▶ **WHAT THE TASK ASKS**
The records are to be reproduced verbatim.

Collected data entries:
┄┄┄┄┄┄┄┄┄┄

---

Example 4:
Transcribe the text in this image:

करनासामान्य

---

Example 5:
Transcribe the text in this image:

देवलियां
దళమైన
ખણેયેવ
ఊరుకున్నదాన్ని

┄┄┄┄┄┄┄┄┄┄

▶ **OUTPUT FOR THIS EXERCISE**
---

Example 4:
Transcribe the text in this image:

करनासामान्य

---

Example 5:
Transcribe the text in this image:

देवलियां
దళమైన
ખણેયેવ
ఊరుకున్నదాన్ని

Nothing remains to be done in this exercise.